• **WHAT THE EXERCISE ASKS**: Return exactly the span of lines in the following data that opens with the line containing "an existing building or structure" and closes with the line containing "insurance | 4% |". Include nothing else.
Top of DATA
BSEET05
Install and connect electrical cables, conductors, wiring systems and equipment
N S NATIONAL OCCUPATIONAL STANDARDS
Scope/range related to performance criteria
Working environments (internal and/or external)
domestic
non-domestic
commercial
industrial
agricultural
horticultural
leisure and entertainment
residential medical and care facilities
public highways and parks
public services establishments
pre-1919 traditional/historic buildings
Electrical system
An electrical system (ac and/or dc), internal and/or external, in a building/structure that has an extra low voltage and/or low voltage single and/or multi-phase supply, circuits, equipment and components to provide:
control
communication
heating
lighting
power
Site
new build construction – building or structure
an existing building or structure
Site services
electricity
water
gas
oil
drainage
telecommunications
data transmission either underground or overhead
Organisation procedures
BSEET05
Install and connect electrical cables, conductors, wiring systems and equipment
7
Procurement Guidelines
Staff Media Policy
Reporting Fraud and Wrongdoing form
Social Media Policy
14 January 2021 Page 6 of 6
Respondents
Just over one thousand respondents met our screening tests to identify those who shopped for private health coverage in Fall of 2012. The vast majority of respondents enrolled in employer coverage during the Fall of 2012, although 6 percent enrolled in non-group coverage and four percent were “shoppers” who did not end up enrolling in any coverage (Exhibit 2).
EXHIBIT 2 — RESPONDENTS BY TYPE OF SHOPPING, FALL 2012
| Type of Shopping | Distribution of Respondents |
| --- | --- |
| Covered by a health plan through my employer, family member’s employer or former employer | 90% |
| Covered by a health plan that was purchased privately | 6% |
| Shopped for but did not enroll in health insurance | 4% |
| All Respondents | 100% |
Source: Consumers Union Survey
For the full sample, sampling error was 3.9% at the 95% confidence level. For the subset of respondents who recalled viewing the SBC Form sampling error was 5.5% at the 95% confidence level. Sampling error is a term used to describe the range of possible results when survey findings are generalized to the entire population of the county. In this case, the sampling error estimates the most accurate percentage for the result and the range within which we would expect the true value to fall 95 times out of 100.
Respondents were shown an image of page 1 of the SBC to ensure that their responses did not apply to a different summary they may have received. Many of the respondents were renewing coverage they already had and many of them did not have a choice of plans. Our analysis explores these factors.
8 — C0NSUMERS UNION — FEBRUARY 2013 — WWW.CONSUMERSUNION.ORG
Bottom of DATA
• **ANSWER FOR THIS EXERCISE**:
an existing building or structure
Site services
electricity
water
gas
oil
drainage
telecommunications
data transmission either underground or overhead
Organisation procedures
BSEET05
Install and connect electrical cables, conductors, wiring systems and equipment
7
Procurement Guidelines
Staff Media Policy
Reporting Fraud and Wrongdoing form
Social Media Policy
14 January 2021 Page 6 of 6
Respondents
Just over one thousand respondents met our screening tests to identify those who shopped for private health coverage in Fall of 2012. The vast majority of respondents enrolled in employer coverage during the Fall of 2012, although 6 percent enrolled in non-group coverage and four percent were “shoppers” who did not end up enrolling in any coverage (Exhibit 2).
EXHIBIT 2 — RESPONDENTS BY TYPE OF SHOPPING, FALL 2012
| Type of Shopping | Distribution of Respondents |
| --- | --- |
| Covered by a health plan through my employer, family member’s employer or former employer | 90% |
| Covered by a health plan that was purchased privately | 6% |
| Shopped for but did not enroll in health insurance | 4% |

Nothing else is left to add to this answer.